Short story is not my normal genre. But I’m trying to expand my readership, and I like fantasy, so I took the plunge and bought “Neverland’s Library.” The compilation was a neat idea, where 21 different fantasy authors were asked to write a short story that captured the pure fantasy that we know and experience as children. Ultimately, it does its job.
It was good; and I feel bad saying that because there were 4 stories in the collection that totally blew my socks off and deserve 5 stars all to themselves:
”A Tune from Long, Long Ago” by Don Webb
“On the Far Side of the Apocalypse” by Peter Rawlik
“Restoring the Magic” by Ian Creasey
“Love, Crystal and Stone” by Teresa Frohock
They were tight, had intense meaning, and gave a brilliant 1-2 punch at the end that I feel is really the quintessential point of the short story. I will definitely be looking for more works by these authors.

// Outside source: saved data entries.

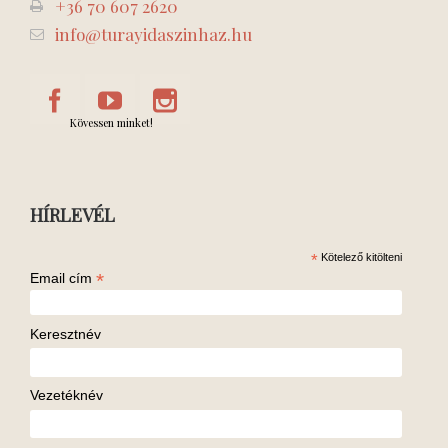
+36 70 607 2620
info@turayidaszinhaz.hu
Kövessen minket!
HÍRLEVÉL
*
Kötelező kitölteni
*
Email cím
Keresztnév
Vezetéknév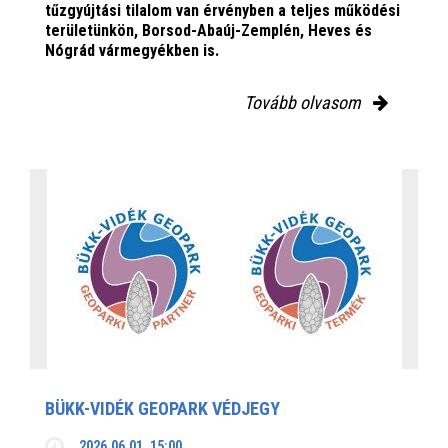
tűzgyújtási tilalom van érvényben
a teljes működési
területünkön, Borsod-Abaúj-Zemplén, Heves és
Nógrád vármegyékben is.
Tovább olvasom
BÜKK-VIDÉK GEOPARK VÉDJEGY
2026.06.01. 15:00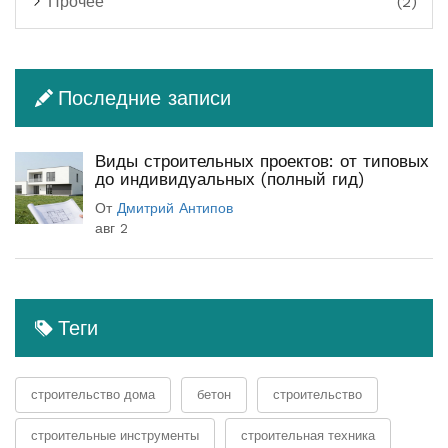
Прочее
(2)
Последние записи
Виды строительных проектов: от типовых
до индивидуальных (полный гид)
От
Дмитрий Антипов
авг 2
Теги
строительство дома
бетон
строительство
строительные инструменты
строительная техника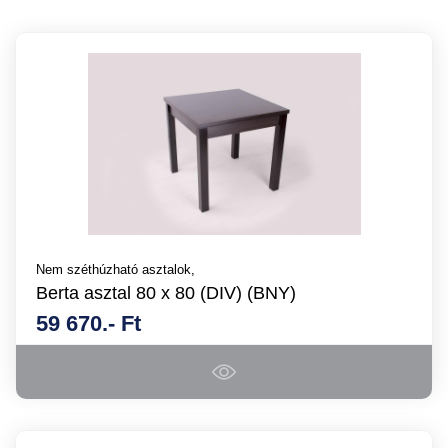
Nem széthúzható asztalok,
Berta asztal 80 x 80 (DIV) (BNY)
59 670.- Ft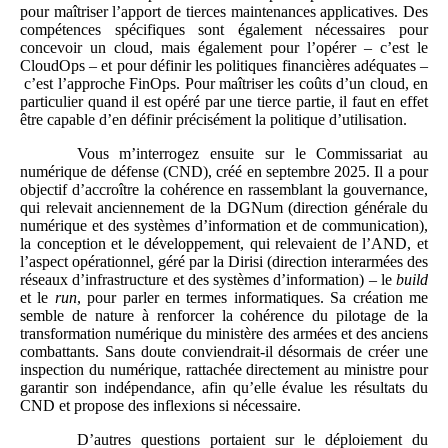
pour maîtriser l’apport de tierces maintenances applicatives. Des
compétences spécifiques sont également nécessaires pour
concevoir un cloud, mais également pour l’opérer – c’est le
CloudOps – et pour définir les politiques financières adéquates –
c’est l’approche FinOps. Pour maîtriser les coûts d’un cloud, en
particulier quand il est opéré par une tierce partie, il faut en effet
être capable d’en définir précisément la politique d’utilisation.
Vous m’interrogez ensuite sur le Commissariat au
numérique de défense (CND), créé en septembre 2025. Il a pour
objectif d’accroître la cohérence en rassemblant la gouvernance,
qui relevait anciennement de la DGNum (direction générale du
numérique et des systèmes d’information et de communication),
la conception et le développement, qui relevaient de l’AND, et
l’aspect opérationnel, géré par la Dirisi (direction interarmées des
réseaux d’infrastructure et des systèmes d’information) – le
build
et le
run
, pour parler en termes informatiques. Sa création me
semble de nature à renforcer la cohérence du pilotage de la
transformation numérique du ministère des armées et des anciens
combattants. Sans doute conviendrait-il désormais de créer une
inspection du numérique, rattachée directement au ministre pour
garantir son indépendance, afin qu’elle évalue les résultats du
CND et propose des inflexions si nécessaire.
D’autres questions portaient sur le déploiement du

The rest were good stories, not the best stuff I’ve read; you could tell some of the pieces were written by authors not used to being penned into 20 pages or less, but out of the 21 stories, there was only one I couldn’t get through and a few that were sort of meh.
The most glaring thing I found through most of them was an inexplicable urge to edit the published page. There were so many areas that should have had a red pen taken to them. This could just be my own personal issue since I’m not really used to this genre, but with an already limited amount of pages, wouldn’t you want the story to be as tight as humanly possible?
It also may be unfair to be holding “Neverland’s Library” up to Neil Gaiman’s “Smoke and Mirrors,” which is the only other short story anthology I’ve read recently. Gaiman’s was written by one author, not twenty-one, and due to the nature of his style, he is a tight and bare-bones writer anyway.
“Neverland’s Library” lent itself to much more lyrical styles and what I felt to be a lot of extraneous information for a story that not only had to be told but also had to be world-built effectively.
Even with that, I would still recommend this book, especially if you’re looking for new authors to follow. These little bites are a great way to decide if you like an author’s style without committing to the enormous series most fantasy authors are known for.